## Task description
Lines from the one with "left knee: (344, 644)" up to and including the one with "right hip: (1036, 1408)" are to be copied exactly from the records below, without their pictures.

## Data extracts
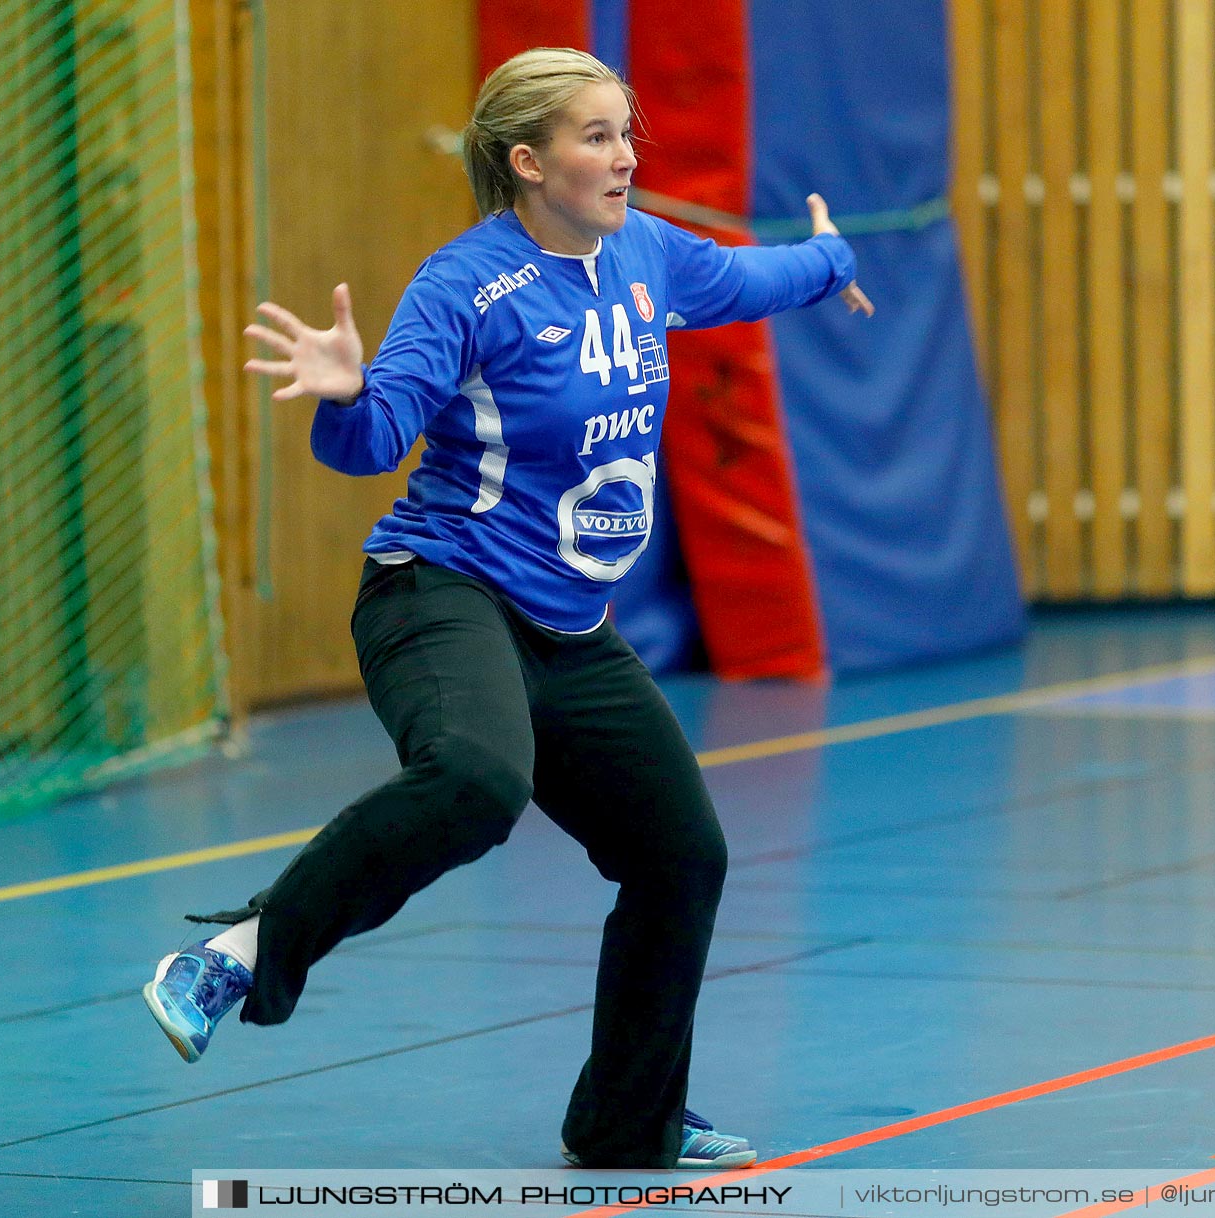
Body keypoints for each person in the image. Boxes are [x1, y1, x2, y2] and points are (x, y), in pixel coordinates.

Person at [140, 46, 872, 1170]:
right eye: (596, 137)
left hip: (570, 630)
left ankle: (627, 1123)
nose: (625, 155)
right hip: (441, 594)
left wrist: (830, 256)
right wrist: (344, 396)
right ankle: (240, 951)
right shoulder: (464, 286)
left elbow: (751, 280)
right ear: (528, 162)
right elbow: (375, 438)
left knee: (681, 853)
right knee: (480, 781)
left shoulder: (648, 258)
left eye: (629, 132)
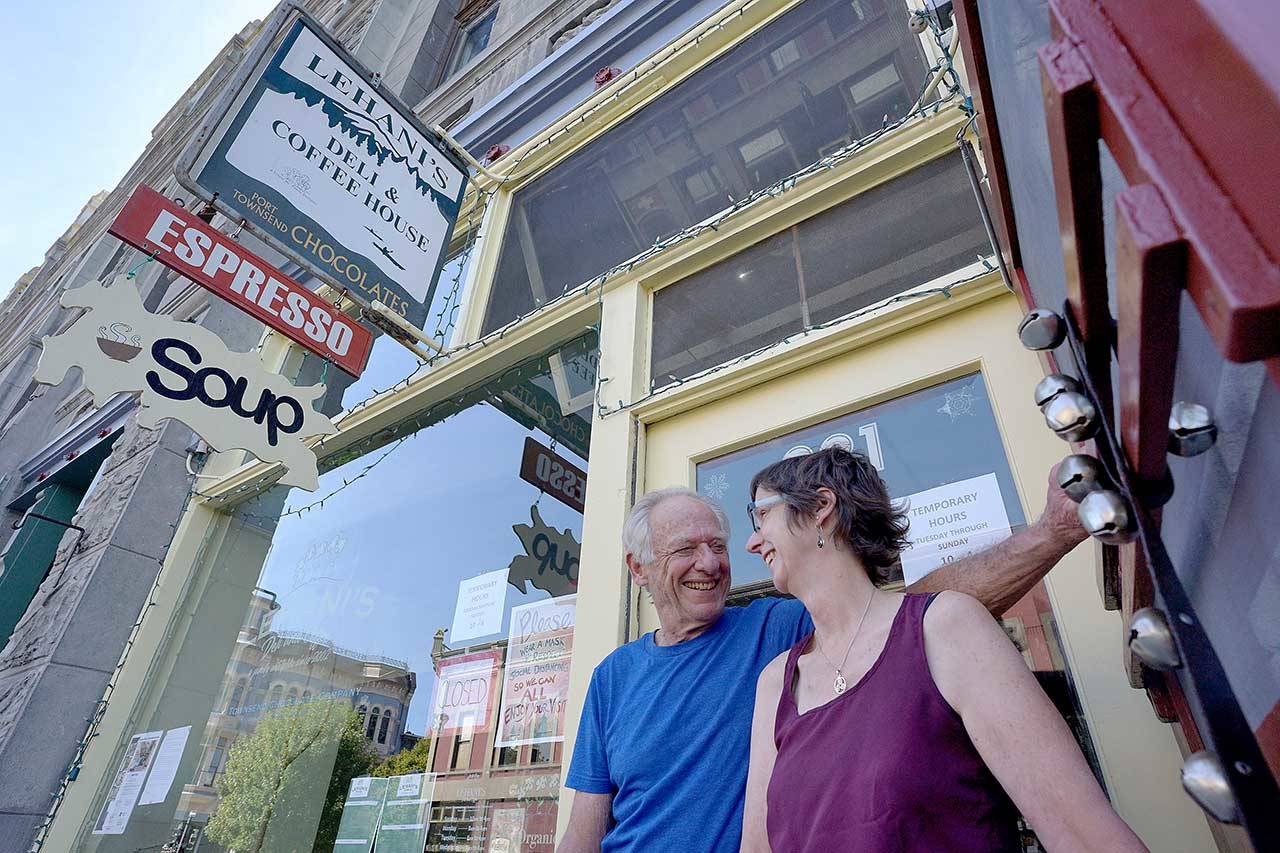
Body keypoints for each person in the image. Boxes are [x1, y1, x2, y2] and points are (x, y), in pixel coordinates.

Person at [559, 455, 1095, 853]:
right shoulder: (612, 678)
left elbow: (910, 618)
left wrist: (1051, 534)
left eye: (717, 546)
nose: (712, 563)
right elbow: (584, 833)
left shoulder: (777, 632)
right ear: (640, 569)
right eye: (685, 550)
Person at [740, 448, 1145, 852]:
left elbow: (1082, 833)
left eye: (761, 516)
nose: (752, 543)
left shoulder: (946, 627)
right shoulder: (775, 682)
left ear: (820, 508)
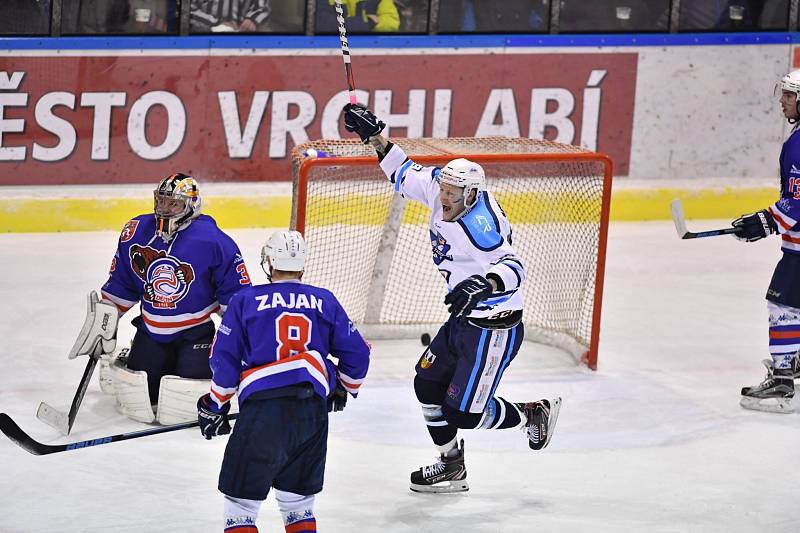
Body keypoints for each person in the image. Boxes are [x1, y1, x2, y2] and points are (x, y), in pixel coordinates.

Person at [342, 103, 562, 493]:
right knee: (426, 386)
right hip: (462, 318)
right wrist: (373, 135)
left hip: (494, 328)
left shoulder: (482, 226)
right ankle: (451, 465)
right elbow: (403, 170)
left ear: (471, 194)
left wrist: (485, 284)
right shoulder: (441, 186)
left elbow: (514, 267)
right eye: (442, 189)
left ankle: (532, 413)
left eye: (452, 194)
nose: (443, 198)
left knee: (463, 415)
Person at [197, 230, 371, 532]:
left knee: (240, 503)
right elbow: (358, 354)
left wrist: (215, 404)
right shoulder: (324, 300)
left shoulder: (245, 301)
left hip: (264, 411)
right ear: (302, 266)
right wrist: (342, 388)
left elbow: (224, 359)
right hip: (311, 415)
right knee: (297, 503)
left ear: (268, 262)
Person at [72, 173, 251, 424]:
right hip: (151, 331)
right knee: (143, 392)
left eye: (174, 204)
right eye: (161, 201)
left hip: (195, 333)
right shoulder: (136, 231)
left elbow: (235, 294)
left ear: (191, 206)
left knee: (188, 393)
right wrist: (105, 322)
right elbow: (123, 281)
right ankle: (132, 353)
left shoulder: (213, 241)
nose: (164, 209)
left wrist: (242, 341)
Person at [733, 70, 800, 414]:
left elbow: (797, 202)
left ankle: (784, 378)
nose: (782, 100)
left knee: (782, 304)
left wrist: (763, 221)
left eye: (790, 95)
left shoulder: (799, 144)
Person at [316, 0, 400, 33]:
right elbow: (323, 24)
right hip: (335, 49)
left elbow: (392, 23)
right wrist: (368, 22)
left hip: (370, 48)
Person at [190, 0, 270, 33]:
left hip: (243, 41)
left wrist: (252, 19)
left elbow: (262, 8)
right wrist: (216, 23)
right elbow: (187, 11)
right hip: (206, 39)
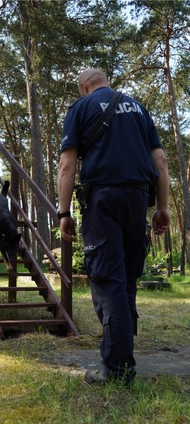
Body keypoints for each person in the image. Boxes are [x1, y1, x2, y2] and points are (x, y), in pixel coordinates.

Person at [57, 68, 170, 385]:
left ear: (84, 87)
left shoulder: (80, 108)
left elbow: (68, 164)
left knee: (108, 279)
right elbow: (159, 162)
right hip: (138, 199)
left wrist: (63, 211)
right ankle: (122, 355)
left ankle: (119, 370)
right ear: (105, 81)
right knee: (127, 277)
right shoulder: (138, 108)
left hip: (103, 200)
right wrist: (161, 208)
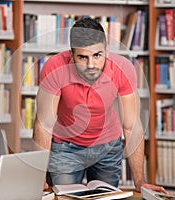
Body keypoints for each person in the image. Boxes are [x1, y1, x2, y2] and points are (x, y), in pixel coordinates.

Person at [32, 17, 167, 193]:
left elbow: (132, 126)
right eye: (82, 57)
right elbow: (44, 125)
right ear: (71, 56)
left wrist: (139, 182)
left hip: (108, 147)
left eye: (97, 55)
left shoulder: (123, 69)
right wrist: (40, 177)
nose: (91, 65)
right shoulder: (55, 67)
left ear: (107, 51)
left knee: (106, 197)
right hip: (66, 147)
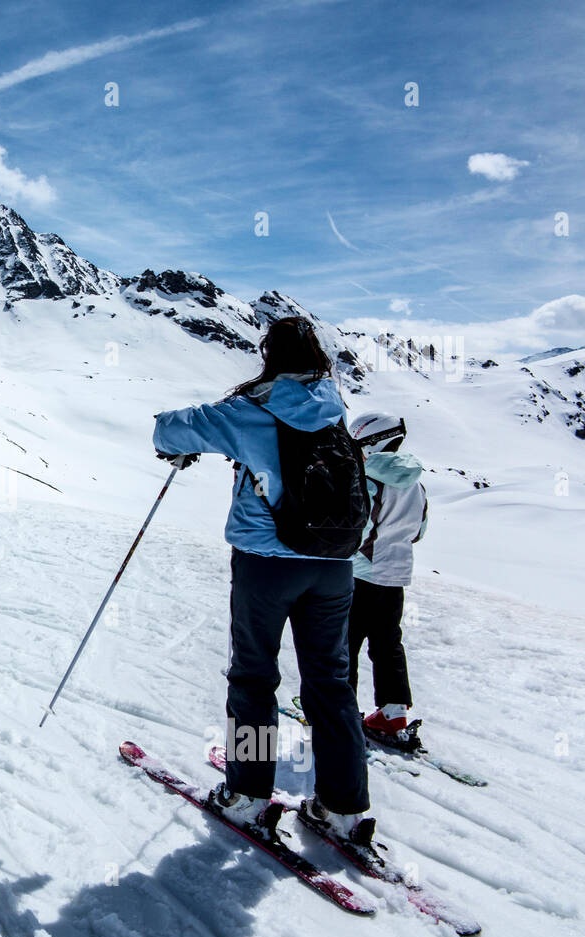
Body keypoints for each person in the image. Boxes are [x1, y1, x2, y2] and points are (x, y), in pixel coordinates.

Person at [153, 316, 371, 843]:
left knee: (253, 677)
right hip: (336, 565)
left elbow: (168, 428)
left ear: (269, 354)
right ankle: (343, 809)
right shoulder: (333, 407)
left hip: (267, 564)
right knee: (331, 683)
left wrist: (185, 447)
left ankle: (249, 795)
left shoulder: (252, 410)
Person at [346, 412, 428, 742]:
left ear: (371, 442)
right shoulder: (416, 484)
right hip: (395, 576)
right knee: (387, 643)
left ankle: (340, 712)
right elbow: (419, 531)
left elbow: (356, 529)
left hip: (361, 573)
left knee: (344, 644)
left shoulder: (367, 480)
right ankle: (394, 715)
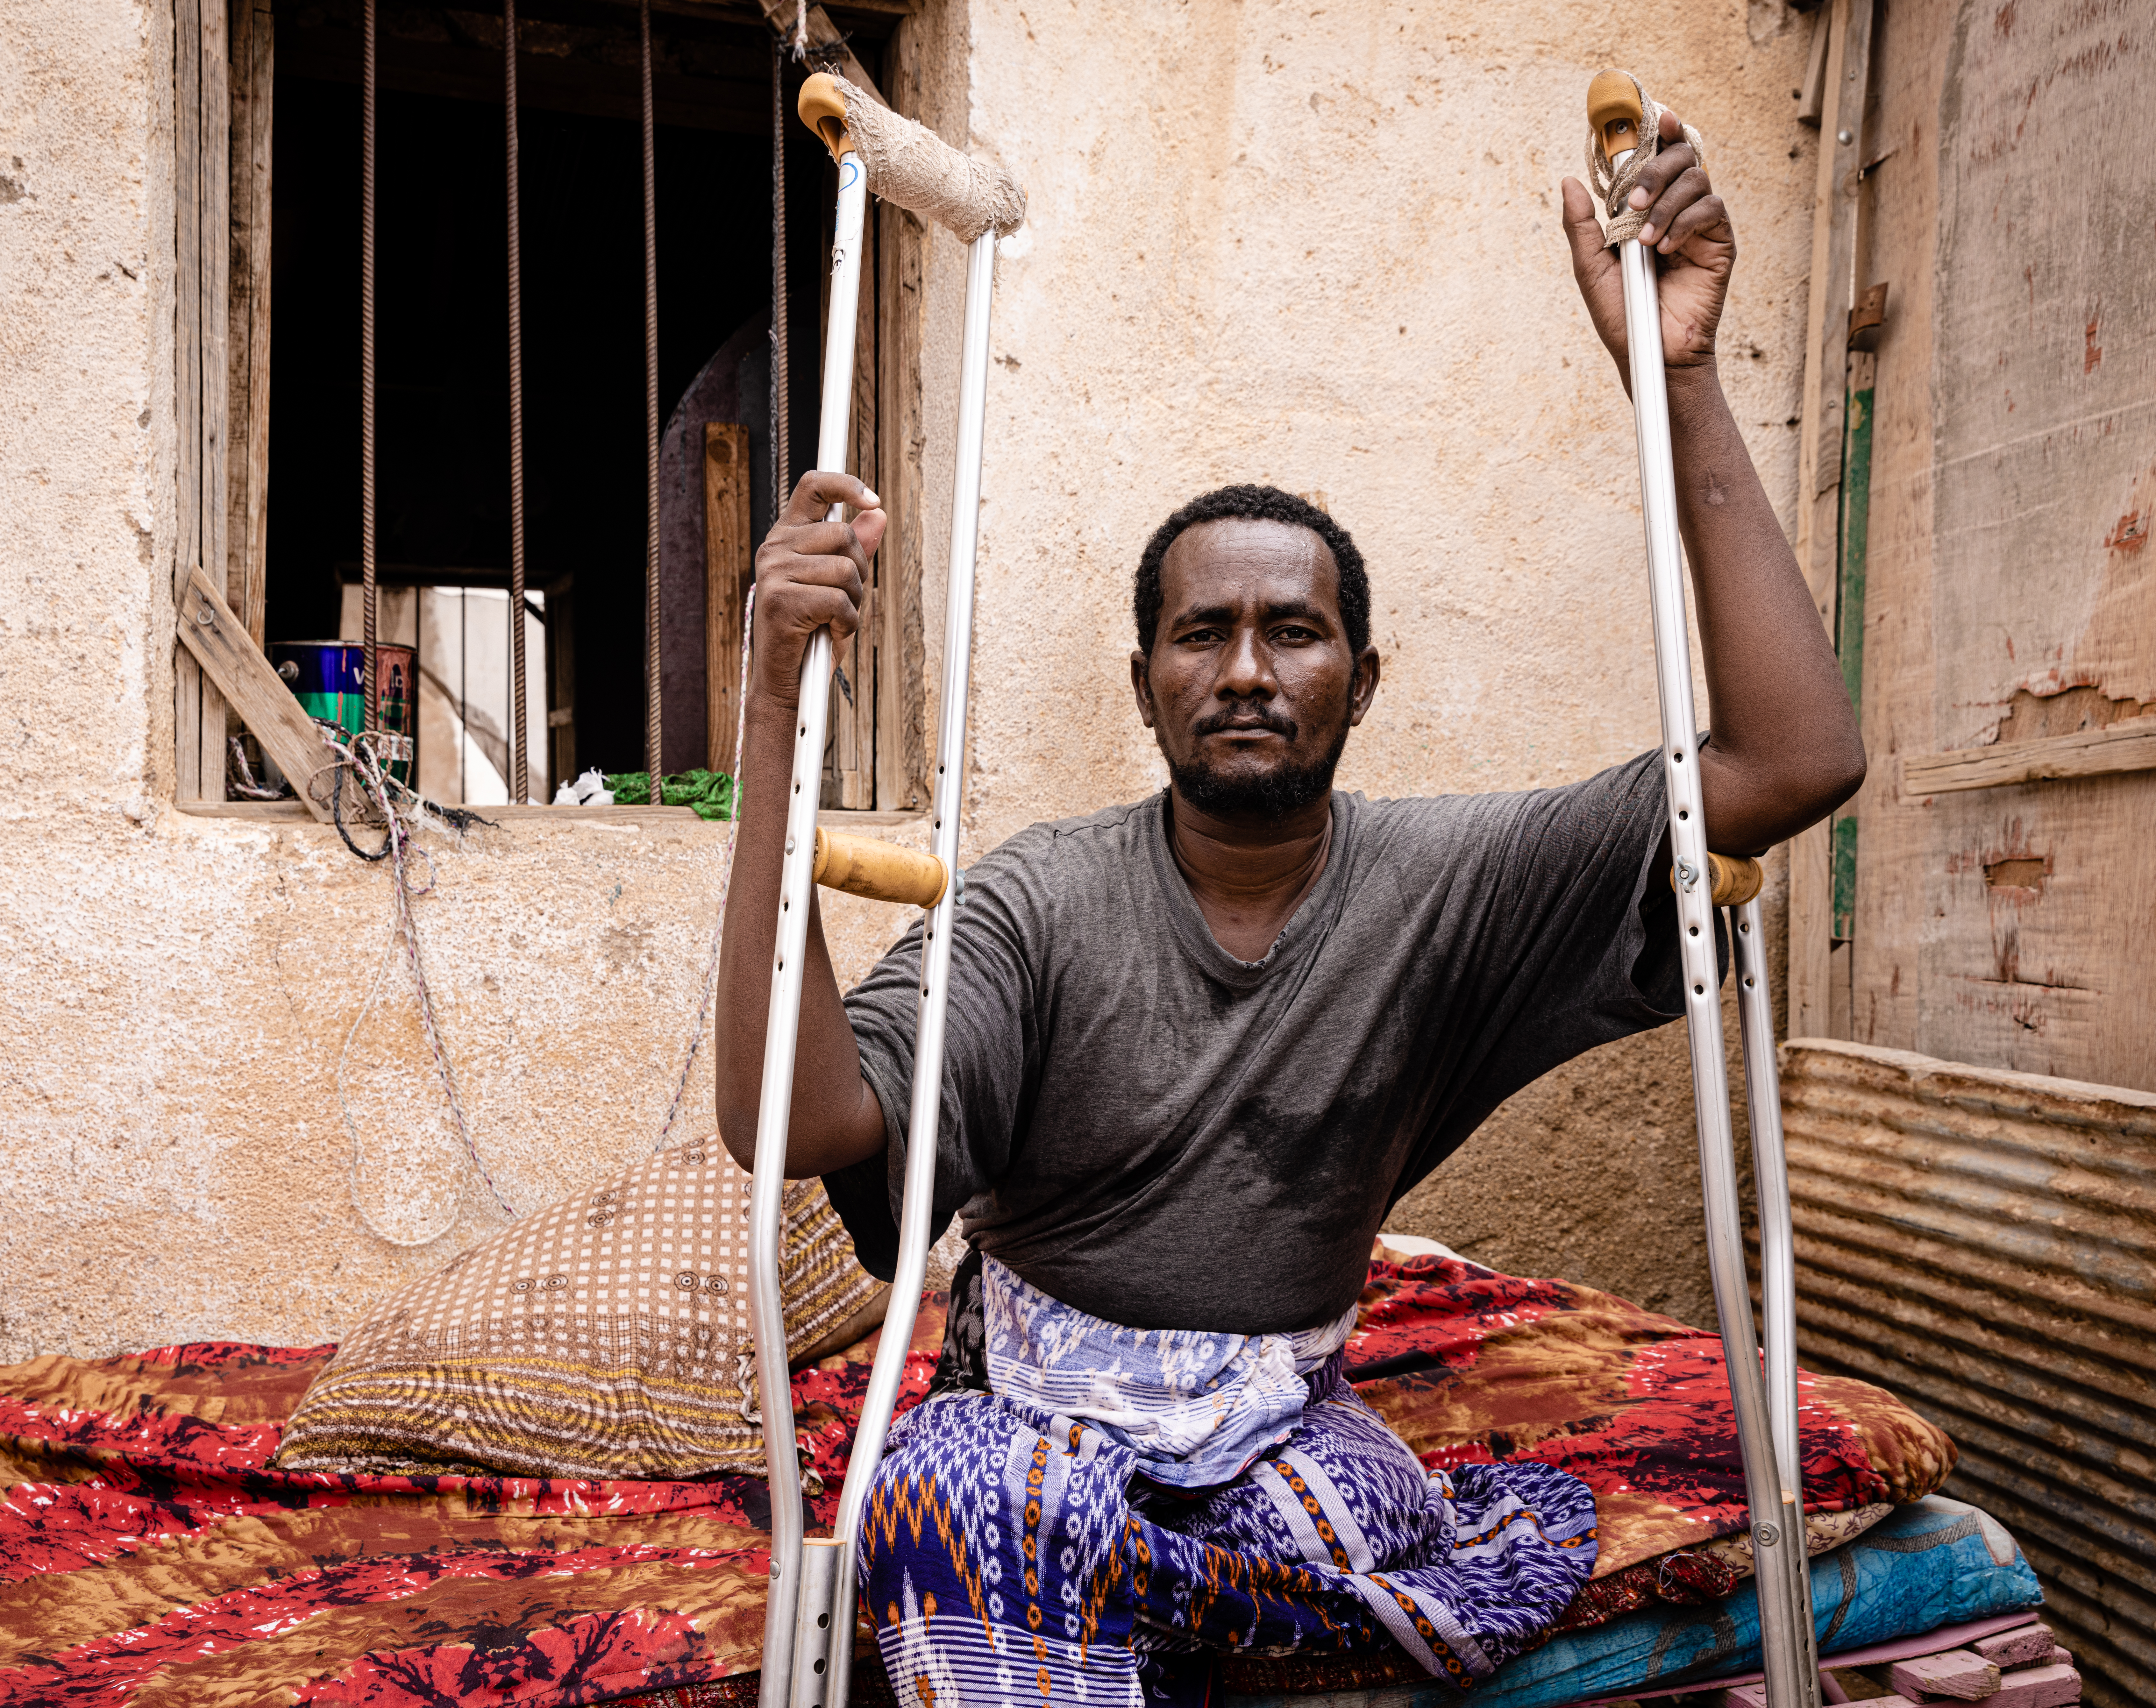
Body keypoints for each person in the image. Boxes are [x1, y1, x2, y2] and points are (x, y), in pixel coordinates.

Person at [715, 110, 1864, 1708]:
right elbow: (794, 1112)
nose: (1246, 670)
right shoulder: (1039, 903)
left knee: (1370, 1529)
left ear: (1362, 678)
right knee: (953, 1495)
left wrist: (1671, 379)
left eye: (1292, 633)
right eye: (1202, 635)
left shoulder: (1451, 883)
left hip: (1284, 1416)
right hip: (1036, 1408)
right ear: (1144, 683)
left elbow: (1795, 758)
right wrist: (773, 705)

## Written solution
left knee: (344, 644)
left shoulder: (367, 480)
right ankle: (394, 715)
Body keypoints for each person in the image. Boxes are [x1, y1, x2, y2] and points are (x, y), in pixel coordinates.

Person at [715, 110, 1864, 1708]:
right elbow: (794, 1112)
nose: (1246, 670)
right shoulder: (1039, 903)
left knee: (1370, 1529)
left ear: (1362, 678)
right knee: (953, 1495)
left wrist: (1671, 379)
left eye: (1292, 633)
right eye: (1202, 635)
left shoulder: (1451, 883)
left hip: (1284, 1416)
right hip: (1036, 1408)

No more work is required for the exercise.